**Task requirements**
When a line in the entries below contains "countertop", tally it; give the tally with nothing added.
--------
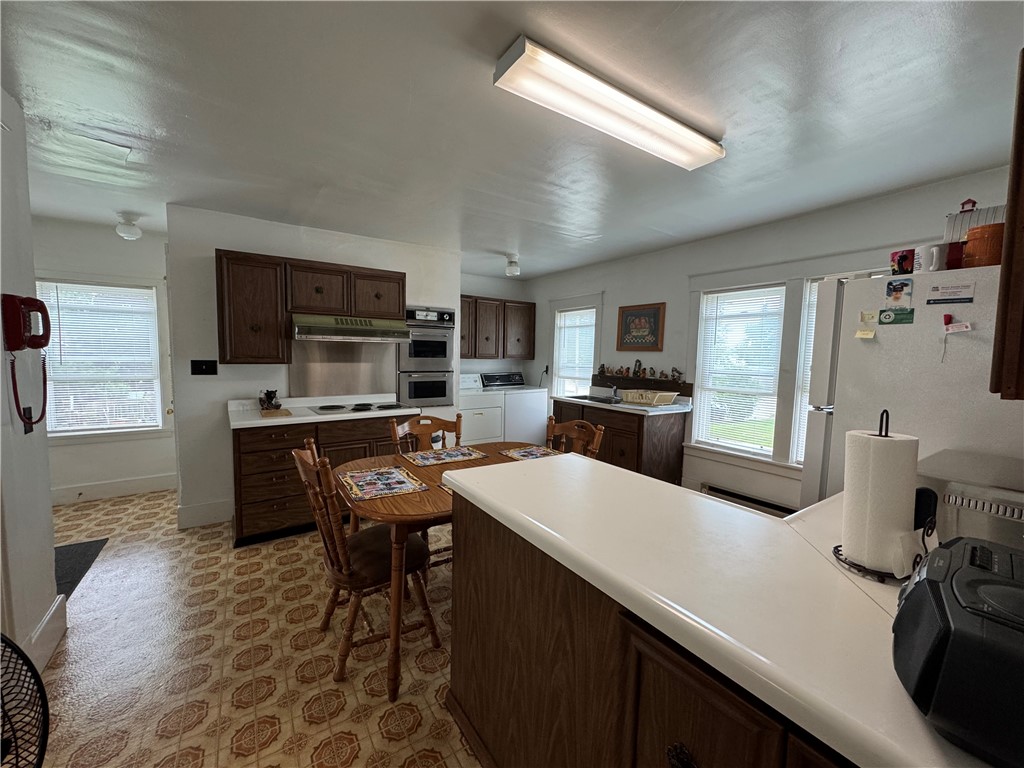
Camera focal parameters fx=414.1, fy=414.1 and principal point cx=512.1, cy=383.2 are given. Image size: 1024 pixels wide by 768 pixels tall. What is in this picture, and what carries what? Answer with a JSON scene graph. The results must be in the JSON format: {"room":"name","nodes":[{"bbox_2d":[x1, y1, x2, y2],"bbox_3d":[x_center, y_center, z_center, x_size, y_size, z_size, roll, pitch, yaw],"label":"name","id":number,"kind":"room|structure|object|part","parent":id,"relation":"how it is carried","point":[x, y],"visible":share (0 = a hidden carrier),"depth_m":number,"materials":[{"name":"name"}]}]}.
{"room":"kitchen","nodes":[
{"label":"kitchen","id":0,"kind":"room"},
{"bbox_2d":[0,91,61,679],"bbox_3d":[-1.497,0.128,0.710,0.143,2.458,3.415,-2,6,-34],"label":"left wall","id":1,"kind":"structure","parent":0,"point":[45,495],"depth_m":1.78,"materials":[{"name":"white paint"}]},
{"bbox_2d":[1,291,50,433],"bbox_3d":[-2.003,-0.091,1.728,0.121,0.547,0.227,-2,6,-34],"label":"wall telephone","id":2,"kind":"object","parent":1,"relation":"attached to","point":[34,300],"visible":0.99,"depth_m":1.70,"materials":[{"name":"red plastic"}]},
{"bbox_2d":[24,592,66,670],"bbox_3d":[-1.996,1.180,1.660,0.020,0.162,1.085,-2,6,-34],"label":"baseboard","id":3,"kind":"structure","parent":1,"relation":"attached to","point":[43,627],"depth_m":1.90,"materials":[{"name":"white paint"}]},
{"bbox_2d":[29,217,175,501],"bbox_3d":[-3.993,-0.165,3.689,2.022,2.445,0.150,-2,6,-34],"label":"wall","id":4,"kind":"structure","parent":0,"point":[121,244],"depth_m":3.78,"materials":[{"name":"white paint"}]},
{"bbox_2d":[38,279,165,437],"bbox_3d":[-3.798,-0.201,3.758,1.056,1.464,0.160,-2,6,-34],"label":"window","id":5,"kind":"structure","parent":4,"relation":"in","point":[153,340],"depth_m":3.82,"materials":[{"name":"white glass"}]},
{"bbox_2d":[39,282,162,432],"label":"window blind","id":6,"kind":"object","parent":5,"relation":"attached to","point":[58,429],"visible":0.8,"depth_m":3.76,"materials":[{"name":"white plastic"}]},
{"bbox_2d":[50,472,176,505],"bbox_3d":[-3.883,0.986,3.736,1.660,0.154,0.018,-2,6,-34],"label":"baseboard","id":7,"kind":"structure","parent":4,"relation":"attached to","point":[151,480],"depth_m":3.83,"materials":[{"name":"white paint"}]},
{"bbox_2d":[14,486,476,767],"bbox_3d":[-0.632,1.270,2.246,5.523,0.063,7.151,-2,6,-34],"label":"floor","id":8,"kind":"structure","parent":0,"point":[240,680],"depth_m":1.88,"materials":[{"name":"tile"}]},
{"bbox_2d":[0,633,49,767],"bbox_3d":[-1.464,0.999,0.989,0.545,0.645,0.564,2,5,15],"label":"fan","id":9,"kind":"object","parent":8,"relation":"on","point":[37,676],"visible":1,"depth_m":1.14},
{"bbox_2d":[53,538,108,599],"bbox_3d":[-2.982,1.170,2.549,0.574,0.012,0.771,-2,6,-34],"label":"floor mat","id":10,"kind":"object","parent":8,"relation":"on","point":[81,558],"visible":0.35,"depth_m":2.67,"materials":[{"name":"black carpet"}]},
{"bbox_2d":[232,416,417,546],"bbox_3d":[-1.516,0.678,3.482,1.385,0.868,0.648,-2,6,-34],"label":"base cabinet","id":11,"kind":"object","parent":8,"relation":"on","point":[242,463],"visible":0.42,"depth_m":3.01,"materials":[{"name":"brown wood"}]},
{"bbox_2d":[227,394,418,428],"bbox_3d":[-1.515,0.209,3.476,1.463,0.098,0.705,-2,6,-34],"label":"countertop","id":12,"kind":"structure","parent":11,"relation":"on","point":[261,420],"depth_m":3.29,"materials":[{"name":"white laminate"}]},
{"bbox_2d":[258,389,281,410],"bbox_3d":[-1.920,0.123,3.284,0.150,0.165,0.182,-2,6,-34],"label":"figurine","id":13,"kind":"object","parent":12,"relation":"on","point":[270,392],"visible":0.99,"depth_m":3.24,"materials":[{"name":"black"}]},
{"bbox_2d":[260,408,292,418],"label":"cutting board","id":14,"kind":"object","parent":12,"relation":"on","point":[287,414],"visible":0.96,"depth_m":3.05,"materials":[{"name":"brown wood"}]},
{"bbox_2d":[310,400,410,414],"bbox_3d":[-1.269,0.189,3.527,0.767,0.031,0.509,-2,6,-34],"label":"cooktop","id":15,"kind":"object","parent":12,"relation":"in","point":[325,407],"visible":0.97,"depth_m":3.47,"materials":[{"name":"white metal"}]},
{"bbox_2d":[289,440,436,690],"bbox_3d":[-0.708,0.770,1.968,0.573,0.968,0.497,-2,6,-34],"label":"wooden chair","id":16,"kind":"object","parent":8,"relation":"on","point":[344,560],"visible":0.84,"depth_m":1.83,"materials":[{"name":"brown wood"}]},
{"bbox_2d":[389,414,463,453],"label":"wooden chair","id":17,"kind":"object","parent":8,"relation":"on","point":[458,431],"visible":0.28,"depth_m":2.82,"materials":[{"name":"brown wood"}]},
{"bbox_2d":[336,442,545,700],"bbox_3d":[-0.253,0.850,2.319,1.324,0.763,0.978,-2,6,-34],"label":"dining table","id":18,"kind":"object","parent":8,"relation":"on","point":[393,500],"visible":0.46,"depth_m":1.81,"materials":[{"name":"brown wood"}]},
{"bbox_2d":[337,464,427,499],"bbox_3d":[-0.654,0.483,2.054,0.318,0.004,0.422,-2,6,-34],"label":"placemat","id":19,"kind":"object","parent":18,"relation":"on","point":[369,476],"visible":0.99,"depth_m":2.02,"materials":[{"name":"fabric"}]},
{"bbox_2d":[402,446,489,467],"bbox_3d":[-0.403,0.445,2.539,0.441,0.004,0.315,-2,6,-34],"label":"placemat","id":20,"kind":"object","parent":18,"relation":"on","point":[452,454],"visible":0.99,"depth_m":2.52,"materials":[{"name":"fabric"}]},
{"bbox_2d":[499,445,561,460],"bbox_3d":[0.136,0.445,2.615,0.321,0.004,0.384,-2,6,-34],"label":"placemat","id":21,"kind":"object","parent":18,"relation":"on","point":[516,454],"visible":0.86,"depth_m":2.64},
{"bbox_2d":[458,374,503,443],"bbox_3d":[-0.559,0.435,5.322,0.679,1.099,0.687,-2,6,-34],"label":"dryer","id":22,"kind":"object","parent":8,"relation":"on","point":[495,429],"visible":0.45,"depth_m":5.09,"materials":[{"name":"white metal"}]},
{"bbox_2d":[479,372,547,443],"bbox_3d":[-0.005,0.409,5.618,0.682,1.121,0.700,-2,6,-34],"label":"washing machine","id":23,"kind":"object","parent":8,"relation":"on","point":[528,399],"visible":0.52,"depth_m":5.37,"materials":[{"name":"white metal"}]},
{"bbox_2d":[545,417,604,457],"bbox_3d":[0.240,0.735,2.625,0.549,0.978,0.488,-2,6,-34],"label":"wooden chair","id":24,"kind":"object","parent":8,"relation":"on","point":[598,437],"visible":0.24,"depth_m":2.73,"materials":[{"name":"brown wood"}]},
{"bbox_2d":[553,399,687,483],"bbox_3d":[1.043,0.636,4.292,0.643,0.897,1.275,-2,6,-34],"label":"sink cabinet","id":25,"kind":"object","parent":8,"relation":"on","point":[634,422],"visible":0.5,"depth_m":3.83,"materials":[{"name":"brown wood"}]},
{"bbox_2d":[551,393,691,415],"bbox_3d":[1.104,0.174,4.317,0.683,0.104,1.401,-2,6,-34],"label":"sink countertop","id":26,"kind":"structure","parent":25,"relation":"on","point":[571,399],"depth_m":3.97,"materials":[{"name":"laminate"}]},
{"bbox_2d":[564,394,624,404],"bbox_3d":[0.911,0.238,4.441,0.471,0.158,0.637,-2,6,-34],"label":"sink","id":27,"kind":"object","parent":26,"relation":"in","point":[584,396],"visible":0.45,"depth_m":4.53,"materials":[{"name":"silver metal"}]},
{"bbox_2d":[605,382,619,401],"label":"faucet","id":28,"kind":"object","parent":26,"relation":"on","point":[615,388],"visible":0.99,"depth_m":4.49,"materials":[{"name":"silver metal"}]},
{"bbox_2d":[621,388,678,405],"bbox_3d":[1.300,0.132,3.985,0.330,0.119,0.447,-2,6,-34],"label":"dish rack","id":29,"kind":"object","parent":26,"relation":"on","point":[658,396],"visible":1,"depth_m":3.89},
{"bbox_2d":[443,485,862,767],"bbox_3d":[0.604,0.904,1.002,0.796,0.882,1.973,-2,6,-34],"label":"peninsula cabinet","id":30,"kind":"object","parent":8,"relation":"on","point":[475,541],"visible":0.43,"depth_m":0.99,"materials":[{"name":"brown wood"}]},
{"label":"pull","id":31,"kind":"part","parent":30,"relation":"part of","materials":[{"name":"metal"}]},
{"bbox_2d":[453,449,997,767],"bbox_3d":[0.661,0.409,1.132,1.022,0.049,1.657,-2,6,-34],"label":"peninsula countertop","id":32,"kind":"structure","parent":30,"relation":"on","point":[781,525],"depth_m":0.83,"materials":[{"name":"white laminate"}]},
{"bbox_2d":[831,411,930,584],"bbox_3d":[0.841,0.244,0.925,0.174,0.358,0.175,-2,6,-34],"label":"paper towel holder","id":33,"kind":"object","parent":32,"relation":"on","point":[838,558],"visible":0.62,"depth_m":0.90,"materials":[{"name":"black metal"}]},
{"bbox_2d":[840,427,918,574],"bbox_3d":[0.833,0.257,0.941,0.133,0.297,0.130,-2,6,-34],"label":"paper towel roll","id":34,"kind":"object","parent":33,"relation":"on","point":[885,444],"visible":0.94,"depth_m":0.89,"materials":[{"name":"white paper"}]},
{"bbox_2d":[892,534,1023,767],"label":"portable stereo","id":35,"kind":"object","parent":32,"relation":"on","point":[927,579],"visible":1,"depth_m":0.51,"materials":[{"name":"black plastic"}]},
{"bbox_2d":[914,448,1023,548],"bbox_3d":[1.236,0.320,1.014,0.350,0.204,0.412,-2,6,-34],"label":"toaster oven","id":36,"kind":"object","parent":32,"relation":"on","point":[1001,495],"visible":0.68,"depth_m":0.99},
{"bbox_2d":[798,263,1023,516],"bbox_3d":[1.935,0.415,1.820,0.862,1.738,0.885,-2,6,-34],"label":"refrigerator","id":37,"kind":"object","parent":8,"relation":"on","point":[883,345],"visible":0.54,"depth_m":1.64,"materials":[{"name":"white metal"}]},
{"bbox_2d":[855,328,875,339],"bbox_3d":[1.502,-0.207,1.765,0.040,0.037,0.065,-1,5,-24],"label":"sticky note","id":38,"kind":"object","parent":37,"relation":"attached to","point":[859,334],"visible":0.99,"depth_m":1.76,"materials":[{"name":"yellow paper"}]},
{"bbox_2d":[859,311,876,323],"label":"magnet","id":39,"kind":"object","parent":37,"relation":"attached to","point":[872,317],"visible":0.99,"depth_m":1.79,"materials":[{"name":"yellow paper"}]},
{"bbox_2d":[878,308,913,324],"bbox_3d":[1.585,-0.274,1.712,0.011,0.059,0.116,-2,6,-34],"label":"magnet","id":40,"kind":"object","parent":37,"relation":"attached to","point":[887,315],"visible":0.98,"depth_m":1.71,"materials":[{"name":"green"}]},
{"bbox_2d":[884,278,914,308],"bbox_3d":[1.590,-0.365,1.702,0.017,0.110,0.099,-2,6,-34],"label":"photo magnet","id":41,"kind":"object","parent":37,"relation":"attached to","point":[895,291],"visible":0.98,"depth_m":1.70},
{"bbox_2d":[890,248,916,273],"bbox_3d":[1.694,-0.519,1.794,0.075,0.099,0.094,-2,6,-34],"label":"red mug","id":42,"kind":"object","parent":37,"relation":"on","point":[899,259],"visible":0.98,"depth_m":1.77,"materials":[{"name":"red"}]},
{"bbox_2d":[924,243,947,271],"bbox_3d":[1.681,-0.493,1.651,0.078,0.102,0.091,-2,6,-34],"label":"mug","id":43,"kind":"object","parent":37,"relation":"on","point":[933,250],"visible":0.88,"depth_m":1.63,"materials":[{"name":"white ceramic"}]},
{"bbox_2d":[926,283,974,304],"bbox_3d":[1.683,-0.344,1.590,0.016,0.068,0.128,-2,6,-34],"label":"magnet","id":44,"kind":"object","parent":37,"relation":"attached to","point":[933,300],"visible":0.98,"depth_m":1.59,"materials":[{"name":"white"}]},
{"bbox_2d":[945,241,965,268],"bbox_3d":[1.751,-0.496,1.639,0.078,0.102,0.080,-2,6,-34],"label":"red mug","id":45,"kind":"object","parent":37,"relation":"on","point":[952,257],"visible":0.74,"depth_m":1.61,"materials":[{"name":"red"}]},
{"bbox_2d":[943,317,971,333],"bbox_3d":[1.661,-0.216,1.551,0.036,0.063,0.086,-2,6,-34],"label":"magnet","id":46,"kind":"object","parent":37,"relation":"attached to","point":[965,328],"visible":0.98,"depth_m":1.55},
{"bbox_2d":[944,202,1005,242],"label":"barn-shaped container","id":47,"kind":"object","parent":37,"relation":"on","point":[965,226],"visible":0.47,"depth_m":1.71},
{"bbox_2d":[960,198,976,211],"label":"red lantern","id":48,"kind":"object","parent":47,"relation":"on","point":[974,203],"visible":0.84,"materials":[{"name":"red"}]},
{"bbox_2d":[962,223,1004,267],"bbox_3d":[1.778,-0.513,1.555,0.124,0.156,0.127,-2,6,-34],"label":"orange canister","id":49,"kind":"object","parent":37,"relation":"on","point":[974,233],"visible":0.78,"depth_m":1.52,"materials":[{"name":"orange ceramic"}]},
{"bbox_2d":[165,204,463,530],"bbox_3d":[-1.584,-0.148,3.890,2.340,2.450,0.147,-2,6,-34],"label":"kitchen wall","id":50,"kind":"structure","parent":0,"point":[213,242],"depth_m":3.32,"materials":[{"name":"white paint"}]},
{"bbox_2d":[190,359,217,374],"bbox_3d":[-2.422,-0.127,3.249,0.162,0.117,0.017,-2,6,-34],"label":"light switch","id":51,"kind":"object","parent":50,"relation":"attached to","point":[198,364],"visible":0.97,"depth_m":3.25,"materials":[{"name":"black"}]},
{"bbox_2d":[177,498,234,528],"bbox_3d":[-2.432,1.034,3.311,0.394,0.164,0.019,-2,6,-34],"label":"baseboard","id":52,"kind":"structure","parent":50,"relation":"attached to","point":[206,510],"depth_m":3.28,"materials":[{"name":"white paint"}]},
{"bbox_2d":[213,249,404,363],"bbox_3d":[-1.622,-0.599,3.504,1.349,0.804,0.355,-2,6,-34],"label":"upper cabinet","id":53,"kind":"object","parent":50,"relation":"attached to","point":[219,289],"visible":0.9,"depth_m":3.20,"materials":[{"name":"brown wood"}]},
{"bbox_2d":[291,313,414,341],"bbox_3d":[-1.388,-0.475,3.548,0.903,0.168,0.520,-2,6,-34],"label":"range hood","id":54,"kind":"object","parent":53,"relation":"attached to","point":[316,328],"visible":0.97,"depth_m":3.36,"materials":[{"name":"silver metal"}]},
{"bbox_2d":[291,340,399,397],"bbox_3d":[-1.537,-0.141,3.795,0.787,0.514,0.014,-2,6,-34],"label":"backsplash panel","id":55,"kind":"object","parent":50,"relation":"attached to","point":[367,388],"visible":0.79,"depth_m":3.78,"materials":[{"name":"metal"}]},
{"bbox_2d":[398,306,456,406],"bbox_3d":[-0.948,-0.251,4.258,0.583,1.000,0.620,-2,6,-34],"label":"double wall oven","id":56,"kind":"object","parent":50,"relation":"in","point":[414,394],"visible":0.71,"depth_m":4.05,"materials":[{"name":"silver metal"}]},
{"bbox_2d":[460,272,534,382],"bbox_3d":[-0.627,-0.288,5.792,1.867,2.441,0.139,-2,6,-34],"label":"laundry wall","id":57,"kind":"structure","parent":0,"point":[492,291],"depth_m":5.84,"materials":[{"name":"white paint"}]},
{"bbox_2d":[461,295,535,360],"bbox_3d":[-0.339,-0.734,5.594,1.286,0.806,0.366,-2,6,-34],"label":"upper cabinet","id":58,"kind":"object","parent":57,"relation":"attached to","point":[463,356],"visible":0.76,"depth_m":5.48,"materials":[{"name":"brown wood"}]},
{"bbox_2d":[0,0,1023,280],"bbox_3d":[-0.606,-1.263,2.238,5.651,0.101,7.210,-2,6,-34],"label":"ceiling","id":59,"kind":"structure","parent":0,"point":[584,226],"depth_m":1.76,"materials":[{"name":"white paint"}]},
{"bbox_2d":[115,211,141,239],"bbox_3d":[-3.060,-1.254,3.307,0.160,0.186,0.162,-2,6,-34],"label":"ceiling light","id":60,"kind":"object","parent":59,"relation":"attached to","point":[128,233],"visible":1,"depth_m":3.26,"materials":[{"name":"white glass"}]},
{"bbox_2d":[504,254,520,276],"bbox_3d":[0.004,-1.285,4.541,0.153,0.197,0.153,-2,6,-34],"label":"ceiling light","id":61,"kind":"object","parent":59,"relation":"attached to","point":[514,269],"visible":1,"depth_m":4.49,"materials":[{"name":"white"}]},
{"bbox_2d":[493,35,724,169],"bbox_3d":[0.475,-1.113,1.752,1.176,0.081,0.205,-2,6,-34],"label":"fluorescent ceiling light","id":62,"kind":"object","parent":59,"relation":"attached to","point":[656,117],"visible":0.98,"depth_m":1.60,"materials":[{"name":"white plastic"}]},
{"bbox_2d":[526,164,1017,513],"bbox_3d":[1.698,-0.077,3.871,0.149,2.444,5.736,-2,6,-34],"label":"right wall","id":63,"kind":"structure","parent":0,"point":[607,289],"depth_m":3.58,"materials":[{"name":"white paint"}]},
{"bbox_2d":[552,304,597,396],"bbox_3d":[0.805,-0.305,5.281,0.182,1.520,0.969,-2,6,-34],"label":"window","id":64,"kind":"structure","parent":63,"relation":"in","point":[560,364],"depth_m":5.33,"materials":[{"name":"white glass"}]},
{"bbox_2d":[553,308,595,396],"bbox_3d":[0.810,-0.305,5.248,0.044,1.220,0.667,-2,6,-34],"label":"window blind","id":65,"kind":"object","parent":64,"relation":"attached to","point":[562,315],"visible":0.76,"depth_m":5.24,"materials":[{"name":"white plastic"}]},
{"bbox_2d":[617,302,665,351],"bbox_3d":[1.324,-0.582,4.309,0.027,0.478,0.558,-2,6,-34],"label":"framed picture","id":66,"kind":"object","parent":63,"relation":"attached to","point":[626,323],"visible":1,"depth_m":4.28},
{"bbox_2d":[589,373,693,396],"bbox_3d":[1.314,0.010,4.437,0.043,0.128,1.285,-2,6,-34],"label":"shelf","id":67,"kind":"object","parent":63,"relation":"attached to","point":[673,390],"visible":0.72,"depth_m":4.35,"materials":[{"name":"brown wood"}]},
{"bbox_2d":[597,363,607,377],"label":"figurine","id":68,"kind":"object","parent":67,"relation":"on","point":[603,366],"visible":0.99,"depth_m":4.80,"materials":[{"name":"brown"}]},
{"bbox_2d":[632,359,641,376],"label":"figurine","id":69,"kind":"object","parent":67,"relation":"on","point":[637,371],"visible":0.99,"depth_m":4.44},
{"bbox_2d":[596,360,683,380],"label":"figurine collection","id":70,"kind":"object","parent":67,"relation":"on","point":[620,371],"visible":0.98,"depth_m":4.42,"materials":[{"name":"brown"}]},
{"bbox_2d":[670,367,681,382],"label":"figurine","id":71,"kind":"object","parent":67,"relation":"on","point":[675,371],"visible":0.99,"depth_m":4.05,"materials":[{"name":"brown"}]},
{"bbox_2d":[692,283,784,459],"bbox_3d":[1.947,-0.097,3.567,0.143,1.425,0.704,-2,6,-34],"label":"window","id":72,"kind":"structure","parent":63,"relation":"in","point":[704,300],"depth_m":3.58,"materials":[{"name":"white glass"}]},
{"bbox_2d":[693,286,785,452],"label":"window blind","id":73,"kind":"object","parent":72,"relation":"attached to","point":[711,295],"visible":0.92,"depth_m":3.51,"materials":[{"name":"white plastic"}]},
{"bbox_2d":[703,483,795,516],"bbox_3d":[2.038,1.043,3.300,0.063,0.216,1.015,-2,6,-34],"label":"baseboard heater","id":74,"kind":"object","parent":63,"relation":"attached to","point":[730,495],"visible":0.53,"depth_m":3.41,"materials":[{"name":"metal"}]},
{"bbox_2d":[789,280,818,463],"bbox_3d":[2.362,-0.050,2.955,0.152,1.505,0.604,-2,6,-34],"label":"window","id":75,"kind":"structure","parent":63,"relation":"in","point":[800,368],"depth_m":3.13,"materials":[{"name":"white glass"}]},
{"bbox_2d":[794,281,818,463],"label":"window blind","id":76,"kind":"object","parent":75,"relation":"attached to","point":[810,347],"visible":0.14,"depth_m":3.10,"materials":[{"name":"white plastic"}]},
{"bbox_2d":[989,47,1023,398],"bbox_3d":[1.450,-0.358,0.771,0.716,0.828,0.637,-2,6,-34],"label":"upper cabinet","id":77,"kind":"object","parent":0,"point":[1022,106],"visible":0.99,"depth_m":0.89,"materials":[{"name":"brown wood"}]}
]}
--------
**Solved problem**
3